Showing papers by "Andre K. Geim published in 2001"

Diamagnetically stabilized magnet levitation

Abstract: Stable levitation of one magnet by another with no energy input is usually prohibited by Earnshaw’s theorem. However, the introduction of diamagnetic material at special locations can stabilize such levitation. A magnet can even be stably suspended between (diamagnetic) fingertips. A very simple, surprisingly stable room temperature magnet levitation device is described that works without superconductors and requires absolutely no energy input. Our theory derives the magnetic field conditions necessary for stable levitation in these cases and predicts experimental measurements of the forces remarkably well. New levitation configurations are described which can be stabilized with hollow cylinders of diamagnetic material. Measurements are presented of the diamagnetic properties of several samples of bismuth and graphite.

Detection of earth rotation with a diamagnetically levitating gyroscope

Abstract: Strong magnetic fields allow levitation of apparently nonmagnetic substances due to their weak but not negligible diamagnetic response of about 10−5. Importantly, the diamagnetic force compensates gravity on the level of individual atoms and molecules and, therefore, can be used to mimic a continuous zero-gravity environment that, otherwise, is only achievable on board of a space station. Here we employ this earth-bound low gravity to demonstrate a simple mechanical gyroscope with sensitivity already comparable to that achieved by quantum and military gyroscopes. Our gyroscope can serve as a “shooting range” for the development of precision orbiting gyroscopes that have been a subject of intensive discussions regarding possible tests of general relativity.

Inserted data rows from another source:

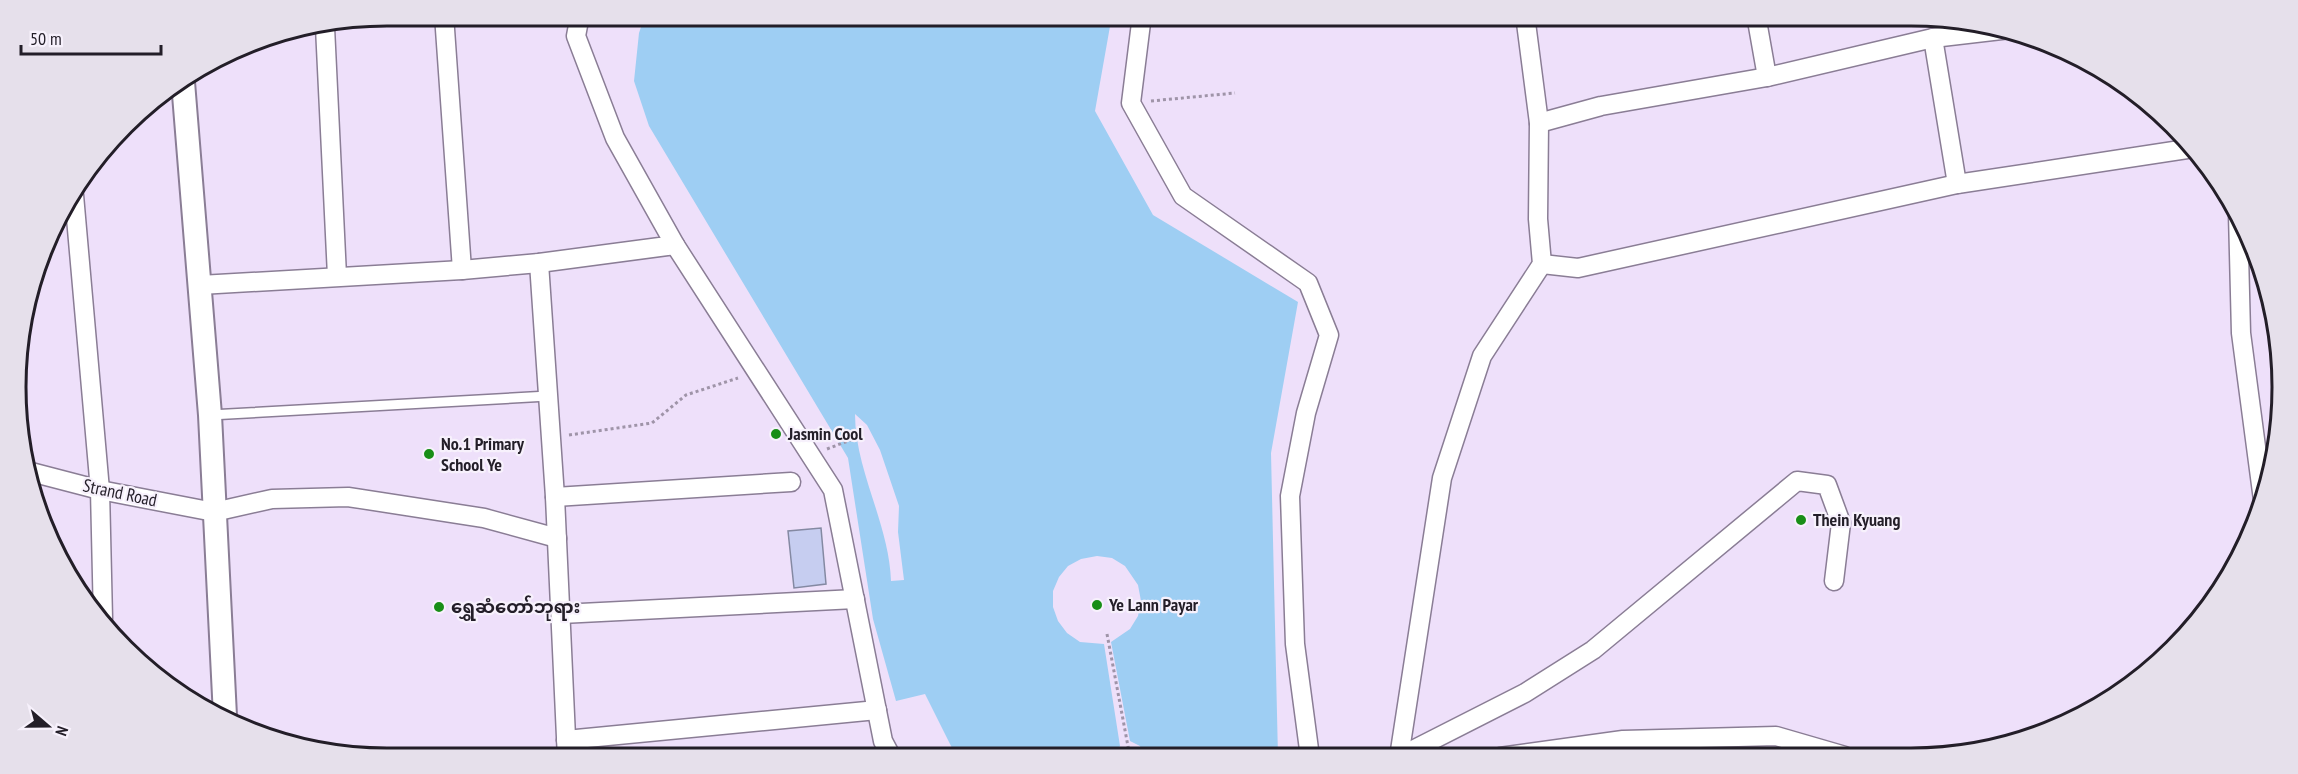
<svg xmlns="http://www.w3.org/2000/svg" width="2298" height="774" font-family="'PT Sans Narrow','Noto Sans Myanmar',sans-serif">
<rect width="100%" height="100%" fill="#eee0fa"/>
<path fill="#9ecef3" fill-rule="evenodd" d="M645,15H1112L1095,111L1153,215L1298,302L1271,453L1278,757L957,758L925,694L896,701L873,619L848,458L649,126L634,81L639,33ZM855,414L867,425L880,450L899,506L898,532L904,580L891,581C889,523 855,471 855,414Z"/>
<path fill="#eee0fa" d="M1097,556L1112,558L1125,566L1138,585L1141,601L1138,616L1130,629L1111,642L1130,741L1140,746L1143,757H1116L1115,753L1120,746L1104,644L1080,642L1067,633L1058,621L1053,607V591L1059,577L1068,566L1081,559Z"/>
<path fill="#c6cdf0" stroke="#8489a2" stroke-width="1.5" d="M821,528L826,584L794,588L788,531Z"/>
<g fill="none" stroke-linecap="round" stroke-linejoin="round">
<defs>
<path id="service" d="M210,415L548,396"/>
<g id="minor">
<path d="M444,15L462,270"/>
<path d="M1142,15L1131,103L1183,196L1308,283L1329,335L1306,413L1290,496L1295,644L1310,757"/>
<path d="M1756,15L1767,77"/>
<path d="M325,27L337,276"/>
<path d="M1933,38L1957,184"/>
<path d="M1539,123L1601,106L1767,77L1933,38L2010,29"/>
<path d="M74,195L100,490L103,619"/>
<path d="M2238,214L2241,333L2263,500"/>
<path d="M675,245L833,490L883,741L892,758"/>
<path d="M539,263L555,497L567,759"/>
<path d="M1542,264L1578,268L1957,184L2187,149"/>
<path d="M200,285L462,270L539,263L675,245L615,138L576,36L580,15"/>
<path d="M27,471L100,490L214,512L272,499L348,497L484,518L557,538"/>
<path d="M555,497L791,482"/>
<path d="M561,614L855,599"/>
<path d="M566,740L877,710"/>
<path d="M1399,757L1442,478L1482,356L1542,264L1538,219L1539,123L1525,15"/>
<path d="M1399,757L1525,693L1593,650L1797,481L1827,485L1841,523L1834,581"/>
<path d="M1500,757L1623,740L1776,736L1845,756"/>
</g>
<path id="tertiary" d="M183,82L210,415L225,716"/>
</defs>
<use href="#service" stroke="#8a7d95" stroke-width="12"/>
<use href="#minor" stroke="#8a7d95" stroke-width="21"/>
<use href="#tertiary" stroke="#8a7d95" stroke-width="26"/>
<g stroke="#9f94a8" stroke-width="3" stroke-dasharray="3 3" stroke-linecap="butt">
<path d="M1151,101L1235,93"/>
<path d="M569,435L652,423L686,395L738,378"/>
<path d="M827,449L861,436"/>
<path d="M1107,634L1130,757"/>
</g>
<use href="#service" stroke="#fff" stroke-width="9"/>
<use href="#minor" stroke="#fff" stroke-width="18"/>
<use href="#tertiary" stroke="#fff" stroke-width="22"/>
</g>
<g fill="#188e17" stroke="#f7f1fc" stroke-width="2">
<circle cx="776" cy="434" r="6"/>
<circle cx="429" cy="454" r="6"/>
<circle cx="1801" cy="520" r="6"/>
<circle cx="1097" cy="605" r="6"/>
<circle cx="439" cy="607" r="6"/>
</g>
<g text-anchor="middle" stroke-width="4.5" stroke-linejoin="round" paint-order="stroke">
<g font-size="18" font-weight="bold" fill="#231e28" stroke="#f7f1fc" text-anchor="start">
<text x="788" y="440">Jasmin Cool</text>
<text x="441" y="450">No.1 Primary<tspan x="441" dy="21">School Ye</tspan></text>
<text x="1813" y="526">Thein Kyuang</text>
<text x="1109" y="611">Ye Lann Payar</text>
<text x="451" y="613">ရွှေဆံတော်ဘုရား</text>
</g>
<g font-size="18" fill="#231e28" stroke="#f7f1fc">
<text transform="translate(120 493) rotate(12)" y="6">Strand Road</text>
</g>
</g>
<path d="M0 0H2298V774H0ZM387 26H1911A361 361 0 0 1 2272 387V387A361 361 0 0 1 1911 748H387A361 361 0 0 1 26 387V387A361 361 0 0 1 387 26Z" fill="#e6e0eb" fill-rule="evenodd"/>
<path fill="none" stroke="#231e28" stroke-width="3" d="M387 26H1911A361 361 0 0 1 2272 387V387A361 361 0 0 1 1911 748H387A361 361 0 0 1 26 387V387A361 361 0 0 1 387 26Z"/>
<g transform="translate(48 726) rotate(110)" stroke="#f7f1fc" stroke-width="4.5" paint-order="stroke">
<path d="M0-4.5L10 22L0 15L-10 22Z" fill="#231e28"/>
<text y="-9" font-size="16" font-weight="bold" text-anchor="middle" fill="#231e28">N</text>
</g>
<path d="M21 45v9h140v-9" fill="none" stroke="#231e28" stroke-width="3"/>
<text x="30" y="45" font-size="18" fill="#231e28" stroke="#f7f1fc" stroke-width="4.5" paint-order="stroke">50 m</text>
</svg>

Improved conductance quantization in gold point contacts in high magnetic fields

Abstract: We have studied the influence of magnetic field on room-temperature quantization in normal-metal point contacts by measuring the transient conductance during a mechanical break of the electric contact between two macroscopic pieces of Au. It is found that, with increasing the magnetic field parallel to the movement of a sharp tip retracted from a mechanical contact with a large Au plate, the conductance steps become increasingly better defined. We attribute this observation to a micro-mechanical force caused by magnetic field and acting on the atomic wires drawn by the tip at the final stages of the breaking process.